§ 本题输入:
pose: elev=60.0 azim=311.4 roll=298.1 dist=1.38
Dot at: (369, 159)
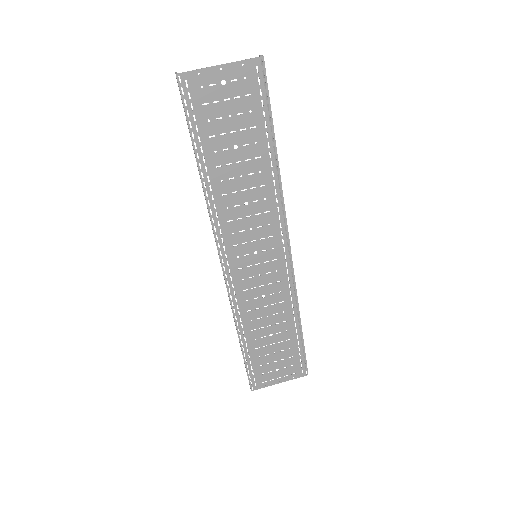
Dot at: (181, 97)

...

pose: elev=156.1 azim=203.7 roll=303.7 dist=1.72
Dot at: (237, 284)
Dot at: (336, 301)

§ 任务目标:
请把上面记录中从含有“pose: elev=60.0 azim=311.4”的那一行到含有“Dot at: (181, 97)”的那一行（两端都包括在内）改写为编号列表，略去空行，答案中不要包含图片。

§ 任务答案:
1. pose: elev=60.0 azim=311.4 roll=298.1 dist=1.38
2. Dot at: (369, 159)
3. Dot at: (181, 97)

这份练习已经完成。